(Ausgangstext):
________________

Aber diese Kosten werden die Unternehmen doch letztlich an die Verbraucher weitergeben.

 

Sicher, aber das sind letztlich kleine Zusatzkosten. Die Produkte würden dadurch nur geringfügig teurer werden. Das entscheidende Problem ist die Unternehmer-philosophie im sogenannten freien Markt: Kosten senken, wo auch immer. Da ist eine staatliche Regulierung unerläßlich. Wenn die Menschheit weiter so wächst wie bisher, werden die Rohstoffe zwangsläufig knapper, wird ihre Förderung aus der Tiefe immer teurer. Hier könnten wir von der Antike lernen. Schon damals wurden die Abfälle getrennt und möglichst verwertet, weil Abfall auch als Rohstoff

 

galt. So landeten praktisch nie Metallgegenstände auf dem Müll, weil Metall so wertvoll war, daß man es wieder eingeschmolzen hat. Das ist alles eine Frage des Preises.

 



 

Ist es nicht vor allem eine Frage der gesellschaftlichen und wirtschaftlichen Organisation?

________________

(Übungsdaten):
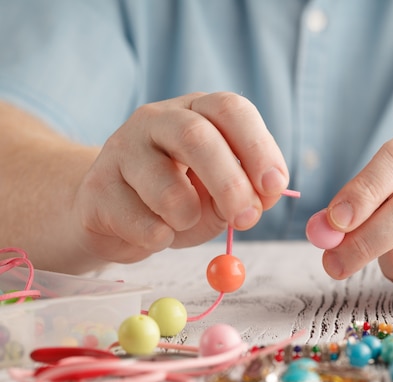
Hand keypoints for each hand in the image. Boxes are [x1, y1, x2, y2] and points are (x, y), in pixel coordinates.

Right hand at [72, 92, 288, 263]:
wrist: (113, 214)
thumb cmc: (177, 199)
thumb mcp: (218, 193)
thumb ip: (244, 192)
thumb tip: (264, 197)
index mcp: (196, 111)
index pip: (230, 110)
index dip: (258, 147)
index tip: (274, 185)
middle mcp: (156, 120)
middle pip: (196, 137)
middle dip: (230, 183)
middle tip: (246, 219)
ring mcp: (120, 149)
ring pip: (166, 187)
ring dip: (188, 217)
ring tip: (184, 223)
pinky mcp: (96, 187)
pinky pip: (139, 221)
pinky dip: (159, 239)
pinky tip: (154, 233)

________________

(Zu erledigende Aufgaben):
a - Was sagt der Ausgangstext zu diesen Punkten?
(i) Welche Haltung der Unternehmer im sogenannten freien Markt gilt als das entscheidende Problem?
(ii) Was geschieht mit den Rohstoffen, wenn die Menschheit weiter so wächst wie bisher?
(iii) Warum landeten in der Antike praktisch nie Metallgegenstände auf dem Müll?
b - Wie lautet der Abschnitt des Ausgangstexts, der mit den Worten „galt. So landeten“ beginnt und mit „und wirtschaftlichen Organisation?“ endet? Gib ihn wortgetreu wieder.

(Antworten je Aufgabe):
a -
(i) Kosten zu senken, wo auch immer.
(ii) Sie werden zwangsläufig knapper, und ihre Förderung aus der Tiefe wird immer teurer.
(iii) Metall war so wertvoll, dass man es wieder eingeschmolzen hat.

b -
galt. So landeten praktisch nie Metallgegenstände auf dem Müll, weil Metall so wertvoll war, daß man es wieder eingeschmolzen hat. Das ist alles eine Frage des Preises.

 



 

Ist es nicht vor allem eine Frage der gesellschaftlichen und wirtschaftlichen Organisation?